The researchers also examined how patients fared if they were hospitalized for non-COVID reasons during that time, comparing their mortality rates with those of patients who had pre-pandemic hospital stays. There was already a race and ethnicity gap in hospital mortality before the pandemic, Song says, but once COVID took hold, “We found that the gap actually widened,” driven by the differences in health outcomes between black and white patients.

In their analysis, he and his colleagues adjusted for factors such as age, sex, and disability, but chose a different tack with social factors such as household income and education. Such characteristics often are viewed by researchers as “confounding factors” that could cloud the results. Yet research also shows that household income and education can be affected by race and ethnicity, which in turn shape health outcomes. So the team left those “mediating” factors unadjusted with the hope that they could capture more accurately how race and ethnicity might contribute to hospital mortality.

Song had a particular interest in the health outcomes of non-COVID patients. He had seen MGH and other hospitals race to reallocate staff, supplies, and beds to care for the surge of COVID patients, affecting resources for other types of care. “While COVID rightfully grabbed many people’s attention and was at the top of the priority list in terms of hospital response across the country,” he explains, about 90 percent of U.S. hospitalizations were still for non-COVID illnesses. Accordingly, he wondered about “spillover effects”: the unintended consequences for non-COVID patients during this chaotic surge in COVID cases.

Patients who did not have COVID were less likely to be admitted to hospitals during this period of strained medical resources, and white patients were less likely to be hospitalized than minority patients relative to the pre-pandemic period. Notably, black patients admitted for non-COVID reasons were more likely than white patients to die in the hospital or shortly after they were discharged, relative to the pre-pandemic period. During the pandemic, this relative increase in the rate of death among black patients was almost 18 percent higher than their pre-pandemic mortality rate.

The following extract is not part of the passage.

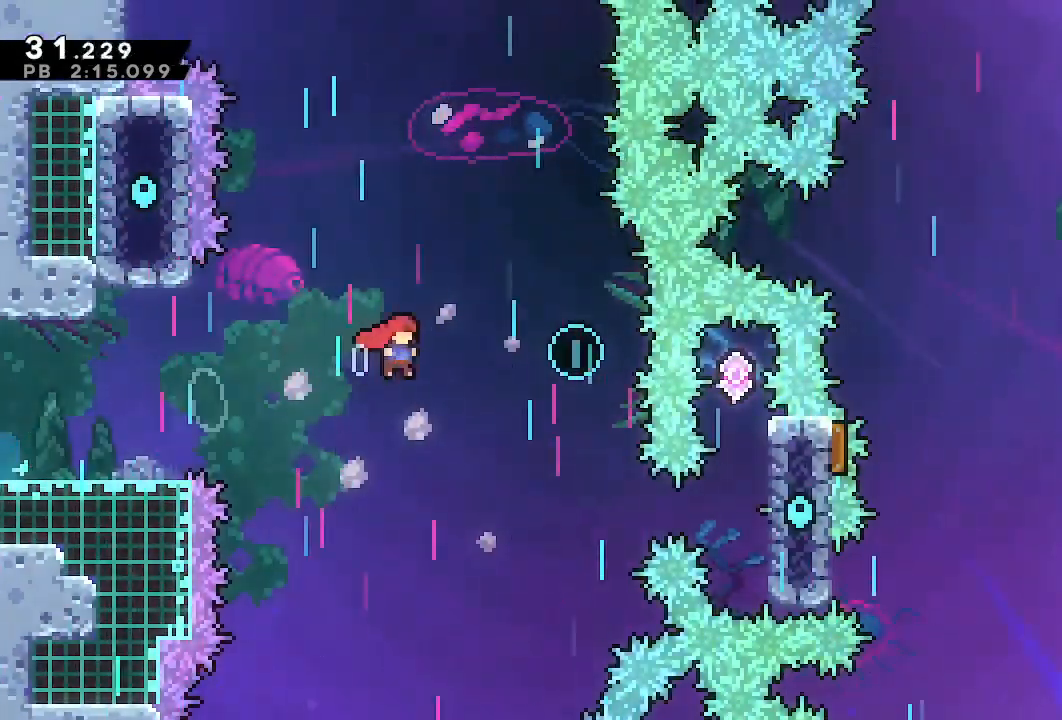
{"buttons": ["R1", "DPAD_RIGHT"], "left_stick": "center", "right_stick": "center", "events": [[67, "CROSS", "up"], [100, "DPAD_RIGHT", "up"], [150, "DPAD_LEFT", "down"], [317, "DPAD_LEFT", "up"], [333, "DPAD_RIGHT", "down"], [417, "R1", "down"], [417, "TRIANGLE", "down"], [483, "TRIANGLE", "up"]]}
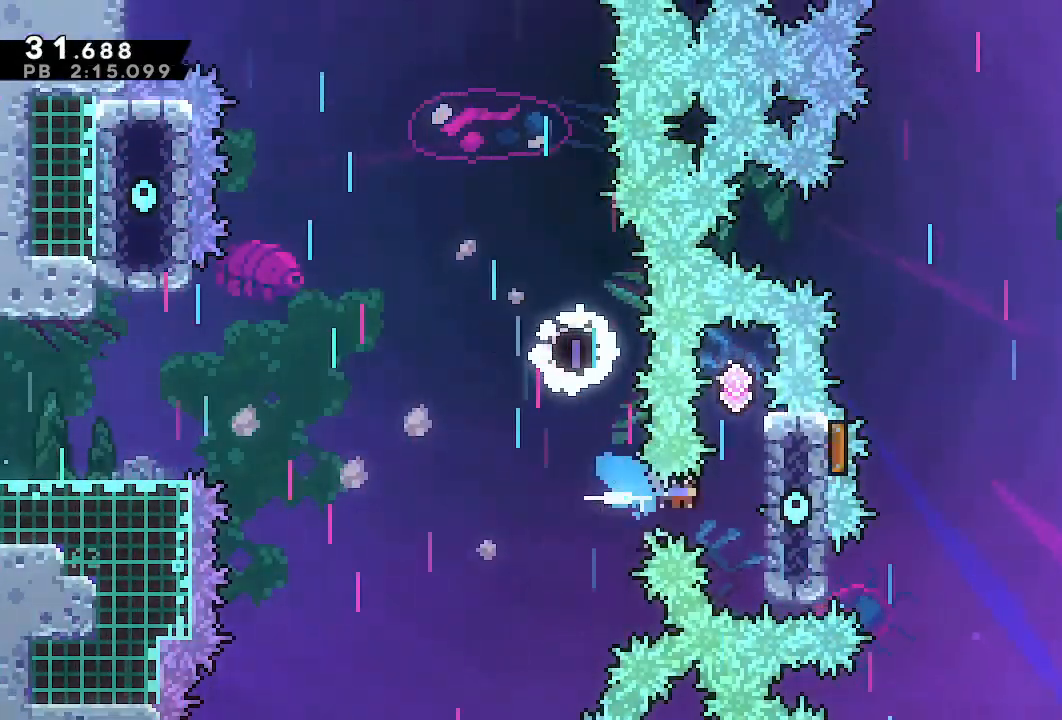
{"buttons": [], "left_stick": "center", "right_stick": "center", "events": [[83, "CROSS", "down"], [133, "DPAD_RIGHT", "up"], [133, "R1", "up"], [150, "CROSS", "up"]]}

Song stresses that the study was not designed to isolate the mechanisms behind this increased mortality gap between white and minority patients, but he has multiple theories, including changes in the mix of patients and the quality of care. Perhaps the attention on COVID patients left “less resources and bandwidth for non-COVID patients,” he says. In that environment, “It’s not hard to imagine that clinical decisions may be based more on heuristics or that it might be more challenging to check our biases,” he adds, potentially widening racial and ethnic disparities. Song adds that future studies might consider the well-documented mental-health declines during the pandemic, which might have played a role in increasing mortality among minority patients. In time, researchers will accrue more data about the pandemic, including details of the more recent Delta and Omicron waves. Song expects future analyses to yield new information about the mechanisms that drive health disparities. Although he conducts mostly quantitative research, Song believes that qualitative work including efforts to interview groups of doctors and patients about their experiences in hospitals during the pandemic “might actually reveal more of the underlying story that a quantitative study can’t.”

In the meantime, “The awareness of racial and ethnic health disparities has undoubtedly been elevated by the pandemic,” Song says. He hopes this study will expand the way clinicians and policymakers think about the pandemic’s impact. “It’s a reminder,” he says, “that COVID can affect the care and the outcomes of patients who don’t have COVID.”